ハンズィ・ハンセン (はんずぃはんせん)
数多の戦場を渡り歩いて来た歴戦の兵士。無精髭を生やし、風呂をはじめ身だしなみに頓着しない性格の男性で、左目を失っている。1年前に戦場で別れた戦友と交わした、「イグナクロス零号駅で待っている」という約束を果たすため、駅を訪れた。戦場を渡り歩く根なし草であるため、明確な帰る場所というものがなく、唯一友人の淹れた珈琲に安らぎを求めていた。 友人と別れたあとも、友人の残した豆で淹れた珈琲を愛飲している。そのため、自分の珈琲を飲ませようとする菜々子那なしのによるお節介に苛立ちを見せる。
ミヤルノ・カレジノフ (みやるのかれじのふ)
妹の薬を届けるためにイグナクロス零号駅へ密航した女性。貨物用プラットホームへ侵入しようとしたところをアンブリエルに見つかり、捕縛された。他人の肉体に精神を寄生させて生きる精霊族の元貴族。「ミヤルノ・カレジノフ」という名前は偽名で、本名は「アルフィナ・ローエングラム」という第1級殺人犯である。妹のティファへ薬を届けるために密航したとしていたが、既に妹は肉体的に死亡しており、今際の際に妹の精神を自分の体の一部へと寄生させている。 本来の目的は妹の新しい肉体に適合する人物を探し出す事で、自身の身の上に同情的だった菜々子那なしのを標的とするものの適合せず、失敗。その後はなしのを人質に取り、イグナクロス零号駅からの逃亡を企てた。

### 資料
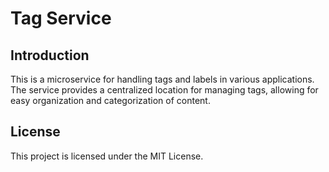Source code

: # Tag Service

## Introduction
This is a microservice for handling tags and labels in various applications. The service provides a centralized location for managing tags, allowing for easy organization and categorization of content.

## License
This project is licensed under the MIT License.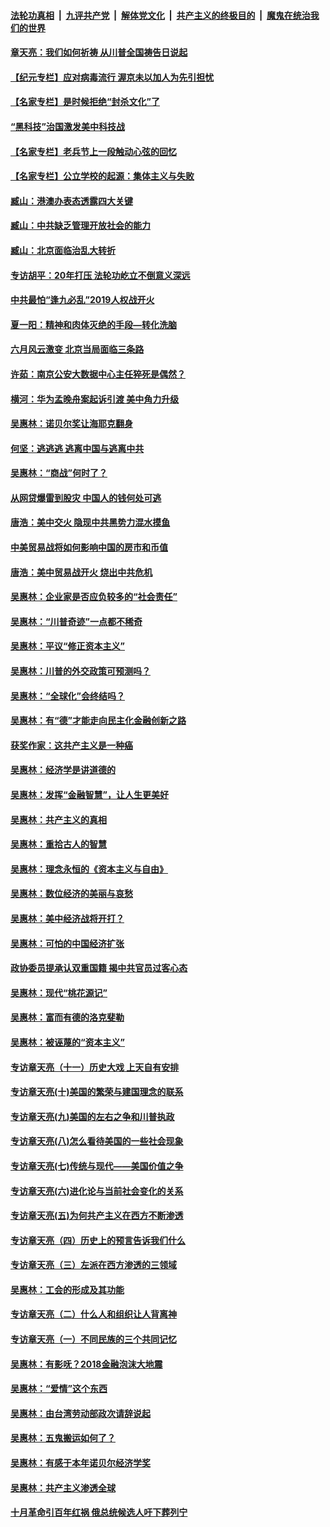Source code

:####  [法轮功真相](../../../../basic/blob/master/README.md?t=06291102) &nbsp;|&nbsp; [九评共产党](../../../../9ping.md/blob/master/README.md?t=06291102) &nbsp;|&nbsp; [解体党文化](../../../../jtdwh.md/blob/master/README.md?t=06291102)  &nbsp;|&nbsp; [共产主义的终极目的](../../../../gczydzjmd.md/blob/master/README.md?t=06291102) &nbsp;|&nbsp; [魔鬼在统治我们的世界](../../../../mgztzwmdsj.md/blob/master/README.md?t=06291102) 

#### [章天亮：我们如何祈祷 从川普全国祷告日说起](../pages/nsc423/n11944627.md?t=06291102) 

#### [【纪元专栏】应对病毒流行 渥京未以加人为先引担忧](../pages/nsc423/n11875714.md?t=06291102) 

#### [【名家专栏】是时候拒绝“封杀文化”了](../pages/nsc423/n11814093.md?t=06291102) 

#### [“黑科技”治国激发美中科技战](../pages/nsc423/n11638056.md?t=06291102) 

#### [【名家专栏】老兵节上一段触动心弦的回忆](../pages/nsc423/n11646016.md?t=06291102) 

#### [【名家专栏】公立学校的起源：集体主义与失败](../pages/nsc423/n11601833.md?t=06291102) 

#### [臧山：港澳办表态透露四大关键](../pages/nsc423/n11421628.md?t=06291102) 

#### [臧山：中共缺乏管理开放社会的能力](../pages/nsc423/n11407457.md?t=06291102) 

#### [臧山：北京面临治乱大转折](../pages/nsc423/n11406895.md?t=06291102) 

#### [专访胡平：20年打压 法轮功屹立不倒意义深远](../pages/nsc423/n11398800.md?t=06291102) 

#### [中共最怕“逢九必乱”2019人权战开火](../pages/nsc423/n11385248.md?t=06291102) 

#### [夏一阳：精神和肉体灭绝的手段—转化洗脑](../pages/nsc423/n11368250.md?t=06291102) 

#### [六月风云激变 北京当局面临三条路](../pages/nsc423/n11313668.md?t=06291102) 

#### [许茹：南京公安大数据中心主任猝死是偶然？](../pages/nsc423/n11064744.md?t=06291102) 

#### [横河：华为孟晚舟案起诉引渡 美中角力升级](../pages/nsc423/n11027230.md?t=06291102) 

#### [吴惠林：诺贝尔奖让海耶克翻身](../pages/nsc423/n10890049.md?t=06291102) 

#### [何坚：逃逃逃 逃离中国与逃离中共](../pages/nsc423/n10592891.md?t=06291102) 

#### [吴惠林：“商战”何时了？](../pages/nsc423/n10573558.md?t=06291102) 

#### [从网贷爆雷到股灾 中国人的钱何处可逃](../pages/nsc423/n10572800.md?t=06291102) 

#### [唐浩：美中交火 隐现中共黑势力混水摸鱼](../pages/nsc423/n10544040.md?t=06291102) 

#### [中美贸易战将如何影响中国的房市和币值](../pages/nsc423/n10543697.md?t=06291102) 

#### [唐浩：美中贸易战开火 烧出中共危机](../pages/nsc423/n10540126.md?t=06291102) 

#### [吴惠林：企业家是否应负较多的“社会责任”](../pages/nsc423/n10535022.md?t=06291102) 

#### [吴惠林：“川普奇迹”一点都不稀奇](../pages/nsc423/n10512808.md?t=06291102) 

#### [吴惠林：平议“修正资本主义”](../pages/nsc423/n10495724.md?t=06291102) 

#### [吴惠林：川普的外交政策可预测吗？](../pages/nsc423/n10462387.md?t=06291102) 

#### [吴惠林：“全球化”会终结吗？](../pages/nsc423/n10452838.md?t=06291102) 

#### [吴惠林：有“德”才能走向民主化金融创新之路](../pages/nsc423/n10432292.md?t=06291102) 

#### [获奖作家：这共产主义是一种癌](../pages/nsc423/n10431541.md?t=06291102) 

#### [吴惠林：经济学是讲道德的](../pages/nsc423/n10398014.md?t=06291102) 

#### [吴惠林：发挥“金融智慧”，让人生更美好](../pages/nsc423/n10375019.md?t=06291102) 

#### [吴惠林：共产主义的真相](../pages/nsc423/n10351394.md?t=06291102) 

#### [吴惠林：重拾古人的智慧](../pages/nsc423/n10337691.md?t=06291102) 

#### [吴惠林：理念永恒的《资本主义与自由》](../pages/nsc423/n10316274.md?t=06291102) 

#### [吴惠林：数位经济的美丽与哀愁](../pages/nsc423/n10292946.md?t=06291102) 

#### [吴惠林：美中经济战将开打？](../pages/nsc423/n10258825.md?t=06291102) 

#### [吴惠林：可怕的中国经济扩张](../pages/nsc423/n10219147.md?t=06291102) 

#### [政协委员提承认双重国籍 揭中共官员过客心态](../pages/nsc423/n10208809.md?t=06291102) 

#### [吴惠林：现代“桃花源记”](../pages/nsc423/n10185234.md?t=06291102) 

#### [吴惠林：富而有德的洛克斐勒](../pages/nsc423/n10142264.md?t=06291102) 

#### [吴惠林：被诬蔑的“资本主义”](../pages/nsc423/n10124816.md?t=06291102) 

#### [专访章天亮（十一）历史大戏 上天自有安排](../pages/nsc423/n10094905.md?t=06291102) 

#### [专访章天亮(十)美国的繁荣与建国理念的联系](../pages/nsc423/n10094899.md?t=06291102) 

#### [专访章天亮(九)美国的左右之争和川普执政](../pages/nsc423/n10094889.md?t=06291102) 

#### [专访章天亮(八)怎么看待美国的一些社会现象](../pages/nsc423/n10094857.md?t=06291102) 

#### [专访章天亮(七)传统与现代——美国价值之争](../pages/nsc423/n10093140.md?t=06291102) 

#### [专访章天亮(六)进化论与当前社会变化的关系](../pages/nsc423/n10092036.md?t=06291102) 

#### [专访章天亮(五)为何共产主义在西方不断渗透](../pages/nsc423/n10083620.md?t=06291102) 

#### [专访章天亮（四）历史上的预言告诉我们什么](../pages/nsc423/n10083606.md?t=06291102) 

#### [专访章天亮（三）左派在西方渗透的三领域](../pages/nsc423/n10081115.md?t=06291102) 

#### [吴惠林：工会的形成及其功能](../pages/nsc423/n10080633.md?t=06291102) 

#### [专访章天亮（二）什么人和组织让人背离神](../pages/nsc423/n10076637.md?t=06291102) 

#### [专访章天亮（一）不同民族的三个共同记忆](../pages/nsc423/n10074188.md?t=06291102) 

#### [吴惠林：有影呒？2018金融泡沫大地震](../pages/nsc423/n10040534.md?t=06291102) 

#### [吴惠林：“爱情”这个东西](../pages/nsc423/n10019423.md?t=06291102) 

#### [吴惠林：由台湾劳动部政次请辞说起](../pages/nsc423/n9979679.md?t=06291102) 

#### [吴惠林：五鬼搬运如何了？](../pages/nsc423/n9925338.md?t=06291102) 

#### [吴惠林：有感于本年诺贝尔经济学奖](../pages/nsc423/n9871883.md?t=06291102) 

#### [吴惠林：共产主义渗透全球](../pages/nsc423/n9812748.md?t=06291102) 

#### [十月革命引百年红祸 俄总统候选人吁下葬列宁](../pages/nsc423/n9810182.md?t=06291102)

### 課題 A
分析用テキストに出てくる人名を、偽名と本名を区別せずにすべて書き出してください。
### 課題 B
イグナクロス零号駅の登場人物を紹介する分析用テキストについて、最後の文の後に続く部分を書いてください。

### 解答 A
ハンズィ・ハンセン、ミヤルノ・カレジノフ、菜々子那なしの、アンブリエル、アルフィナ・ローエングラム、ティファ

### 解答 B
デスディモナ
ゲオルギウム・オセローの妻であり助手。夫であるオセローは、遺伝子と違って、なぜ記憶が継承されないのかという研究を行っている。夫がイグナクロスのコンペを神林アダージュと競う中で、助手であるデスディモナは研究の最中に植物状態へと陥ってしまっていた。のちに魂が戻り、300年を生きる魔女デスディモナとして世界の裏側で暗躍。 イグナクロス零号駅を落とし、300年前から続くシステムを終わらせようと企んでおり、300年の時を生きながらえるために、別の肉体へ記憶と魂を継承する事を繰り返して来た。現在は、遺伝子を操作して生み出したカレン・コルチェとカレカ・コルチェの双子の姉妹を、いずれ自分の肉体となる娘として育てている。 神林ミランダとも面識があるようで、彼女には、「ミズ・コルチェ」と呼ばれていた。
カレン・コルチェ (かれんこるちぇ)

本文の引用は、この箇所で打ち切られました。